▸ WORK TASK
Find every line of the records that contains the word "oder" (case-sensitive), and copy each such line in full.

▸ RECORDS TO PROCESS

■ ■ ■ ■ ■

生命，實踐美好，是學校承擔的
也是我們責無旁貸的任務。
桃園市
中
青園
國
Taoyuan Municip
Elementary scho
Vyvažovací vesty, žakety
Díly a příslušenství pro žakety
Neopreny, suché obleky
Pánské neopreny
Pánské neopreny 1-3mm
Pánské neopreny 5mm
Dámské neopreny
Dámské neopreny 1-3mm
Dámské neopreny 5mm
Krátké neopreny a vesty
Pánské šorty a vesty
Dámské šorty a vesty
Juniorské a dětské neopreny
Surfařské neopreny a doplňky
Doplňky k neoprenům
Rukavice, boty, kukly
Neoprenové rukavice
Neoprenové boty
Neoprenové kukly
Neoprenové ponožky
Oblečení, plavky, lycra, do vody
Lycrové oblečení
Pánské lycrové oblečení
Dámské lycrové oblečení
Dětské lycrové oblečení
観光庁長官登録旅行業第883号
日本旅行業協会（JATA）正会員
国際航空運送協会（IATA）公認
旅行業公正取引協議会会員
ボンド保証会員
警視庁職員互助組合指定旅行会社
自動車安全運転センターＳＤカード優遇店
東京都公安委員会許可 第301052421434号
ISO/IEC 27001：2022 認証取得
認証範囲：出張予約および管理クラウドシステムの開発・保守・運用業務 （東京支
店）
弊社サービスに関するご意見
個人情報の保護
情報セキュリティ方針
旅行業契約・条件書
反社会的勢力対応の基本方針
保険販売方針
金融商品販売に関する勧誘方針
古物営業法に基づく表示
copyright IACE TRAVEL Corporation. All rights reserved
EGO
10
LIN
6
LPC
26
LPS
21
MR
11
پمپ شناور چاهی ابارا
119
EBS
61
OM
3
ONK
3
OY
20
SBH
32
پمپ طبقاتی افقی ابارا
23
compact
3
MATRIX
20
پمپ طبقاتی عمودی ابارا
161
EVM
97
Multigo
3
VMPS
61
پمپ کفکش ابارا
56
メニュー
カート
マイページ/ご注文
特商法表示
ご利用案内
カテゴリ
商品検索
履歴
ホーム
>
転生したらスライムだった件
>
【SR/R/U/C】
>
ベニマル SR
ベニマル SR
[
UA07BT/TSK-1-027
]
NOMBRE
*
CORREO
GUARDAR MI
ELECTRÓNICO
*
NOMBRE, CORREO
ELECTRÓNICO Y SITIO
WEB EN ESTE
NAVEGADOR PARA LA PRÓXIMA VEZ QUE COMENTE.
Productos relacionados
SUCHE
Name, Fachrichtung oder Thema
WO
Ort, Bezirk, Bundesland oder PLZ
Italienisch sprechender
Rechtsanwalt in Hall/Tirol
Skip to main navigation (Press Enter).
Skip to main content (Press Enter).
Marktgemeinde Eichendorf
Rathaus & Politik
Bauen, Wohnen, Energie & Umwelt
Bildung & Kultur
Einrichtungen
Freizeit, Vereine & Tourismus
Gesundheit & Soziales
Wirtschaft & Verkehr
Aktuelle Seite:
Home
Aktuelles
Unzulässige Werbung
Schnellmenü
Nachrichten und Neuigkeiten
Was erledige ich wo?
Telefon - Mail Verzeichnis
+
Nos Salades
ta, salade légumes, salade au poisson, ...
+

■ ■ ■ ■ ■

▸ TASK ANSWER
Name, Fachrichtung oder Thema
Ort, Bezirk, Bundesland oder PLZ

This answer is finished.